If you opt to pay a smaller amount, or the minimum repayment, the amount you still owe is carried over to the next month and you'll be charged an amount of interest on the whole balance, until you repay it (unless you're on a special 0% deal, which we'll explain more about below).

How to beat the minimum repayment trap

Here are steps you can take to reduce the cost of your credit card debt – and the time to clear it. If you've tried both of these or neither are suitable, see our guide for Persistent Debt Help for further ways to beat the cycle, including where to find free one-on-one debt help.

1. If you can't repay in full, repay as much as you can afford (and ALWAYS the minimum)

We're starting here as this is often the easiest place to start. The minimum repayment trap is based on the fact that the more debt you've repaid, the lower your repayments go.

So to stop that, simply make a fixed repayment based on what you can afford, rather than allowing the repayment to decrease each month. If you can commit to the same amount each month, you can usually ask your credit card company to change your direct debit to a fixed amount. Alternatively, and if you may need to change the affordable amount each month (other up or down) a standing order or bank transfer that you can control may be easier.

Though if you're doing this, always set up a direct debit to pay at least the minimum repayment to avoid the risk of missing it, or paying it late, so as not to get a fine or mark on your credit file. 

Important. If you've multiple cards or debts, always pay the most expensive first and just make the minimum repayments on others. Once that's paid off, focus on the next expensive – see Credit Card Shuffle for more help.

This can save you £1,000s in interest and gets you debt-free MUCH faster

Going back to the example above, with a £3,000 debt on a typical card at 17.9% interest, it'd take 27 years to pay off the debts and cost £4,000 in interest – if only the minimum repayments were made. 

For the first month this is around £71. Yet if you continued to repay this every month, you'd clear the debt in just five years and the interest cost would be £1,575 – a saving of over £2,400. And the more you can pay back, the quicker and cheaper it is, as the table shows.

The difference the repayment makes (on £3,000 debt at 17.9%)

REPAYING TIME TAKEN TO REPAY IN FULL INTEREST COST
Minimum (1% + interest or £5) 27 years 4 months £4,000
£71/month 5 years 5 months £1,575
£80/month 4 years 6 months £1,250
£120/month 2 years 7 months £700
£240/month 1 year 2 months £315

2. Shift debt to 0% interest with a balance transfer  

A balance transfer is when you get a new card that repays debts on other credit or store cards for you, so you owe it instead but at 0%. This means you'll be debt-free quicker as repayments large or small will go towards clearing the actual debt, not interest.

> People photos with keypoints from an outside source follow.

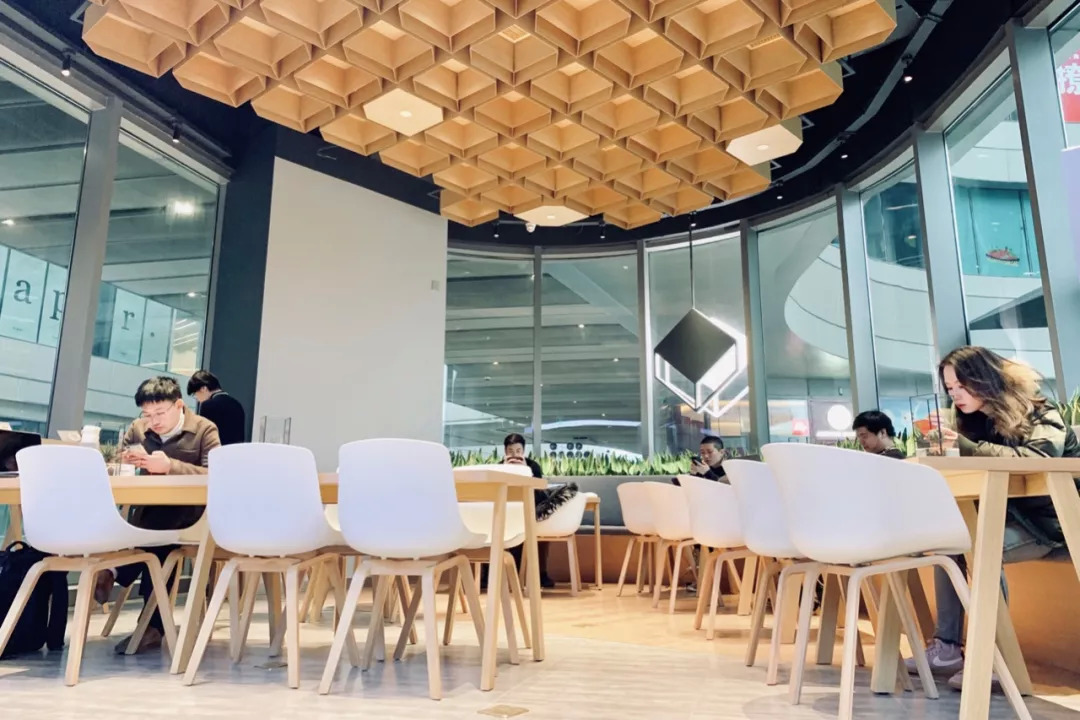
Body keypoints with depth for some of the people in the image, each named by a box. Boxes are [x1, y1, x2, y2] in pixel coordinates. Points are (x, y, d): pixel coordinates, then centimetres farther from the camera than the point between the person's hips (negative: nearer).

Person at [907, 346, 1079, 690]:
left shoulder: (1039, 415, -12)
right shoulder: (977, 421, 8)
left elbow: (1038, 458, -31)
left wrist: (968, 446, -35)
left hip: (1049, 520, -7)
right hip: (1010, 515, 7)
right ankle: (946, 646, -15)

The longer the 0% period, the longer you have to clear the debt without worrying about paying interest, though note you must make at least the minimum payment or you could lose the 0% deal. The longest deals (usually offering 2yrs+ at 0%) or those for poorer credit scorers (often around 6mths 0%) typically have a 1%-3% one-off fee as a percentage of the amount borrowed, yet there are cards that have no fee, so you can shift debt for free.

Pick the card with the lowest fee in the time you're sure you can repay. If you're unsure, go longest for safety, even if there's a fee. See the Best Balance Transfers guide for all the best buys. Importantly, they're NOT for new spending as it isn't usually at the cheap rate. See all-rounder cards if you've a need to do both.